**Information supplied**
• • •

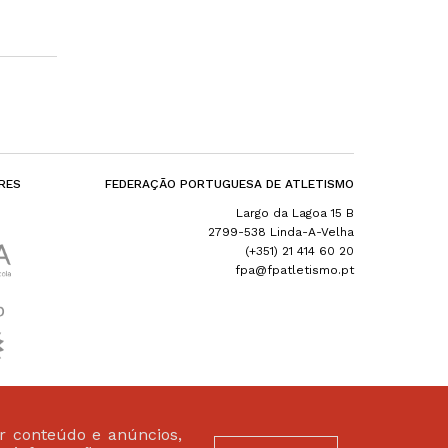
RES
FEDERAÇÃO PORTUGUESA DE ATLETISMO
Largo da Lagoa 15 B
2799-538 Linda-A-Velha
(+351) 21 414 60 20
fpa@fpatletismo.pt
ar conteúdo e anúncios,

• • •

**The task**
The answer must be an exact restatement of all the records, with no pictures included.

**Written answer**
RES
FEDERAÇÃO PORTUGUESA DE ATLETISMO
Largo da Lagoa 15 B
2799-538 Linda-A-Velha
(+351) 21 414 60 20
fpa@fpatletismo.pt
ar conteúdo e anúncios,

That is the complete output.